The dangling carrot, however, is how incredibly glorious aged Riesling can ultimately become.

The current “curve ball” for wine professionals is how the global climate change has greaty affected the ripening of the Riesling grape variety, even in Germany.  It wasn’t that long ago, when Germany was lucky to fully ripen their Rieslings 2 or 3 vintages out of every 10.  Since 1988, however, we have essentially had a “ripe” vintage virtually every year.  Yes, that is a very drastic change!

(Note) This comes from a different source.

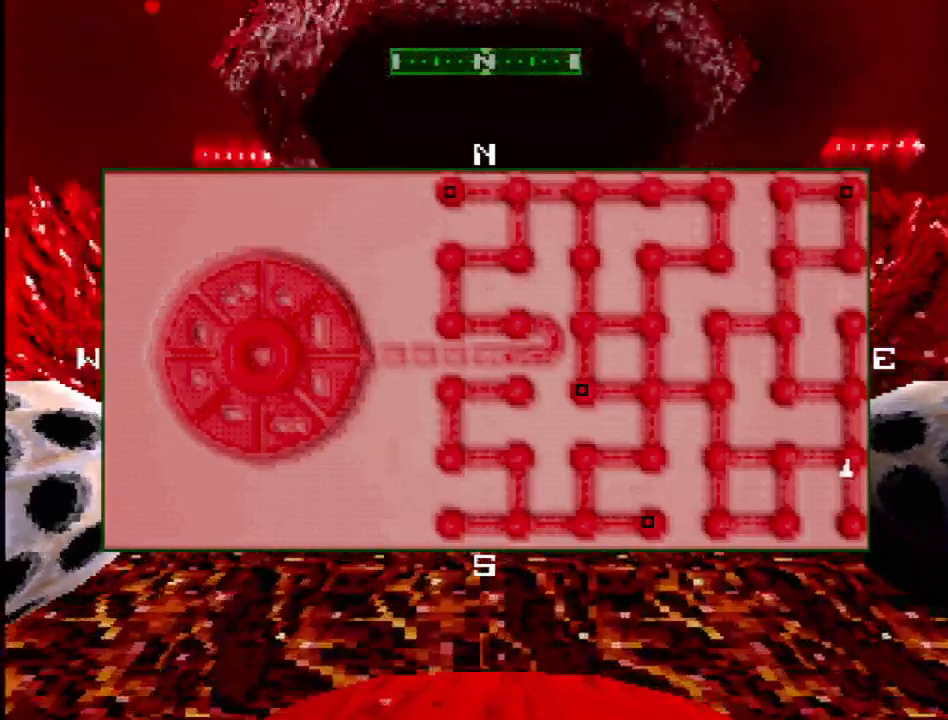
{"buttons": ["SQUARE"], "events": [[383, "SQUARE", "down"]]}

FYI–Germany measures the sugar in the grapes by öchsle.  20 years ago, good Mosel River Kabinett level wines were harvested at somehwere between 67 & 82 degrees öchsle.  3 weeks ago, I tasted three 2013 Mosel River Kabinetts & each were above 92 degrees öchsle (which would have been considered 2 levels higher-Auslese-20 years ago).  The point being, the wines are riper, bigger & more dramatic today.  For the wine consumer this a great thing.  One can get an even higher quality wine more so now than ever before.  For the sommelier, however, one now has to change/recaliberate their window of foods to pair these wines with, and/or then look to change the wines they have been buying accordingly.

For the German wine producer this is usually also a great thing.  They now get 9 or 10 vintages out of 10 where they can make quality wines to sell.  Plus, their wines, at least at the top echelon, get higher scores than ever.  They therefore can now make more money.

Is this the virtual end of an era, although some would say otherwise–the beginning of a new, great era?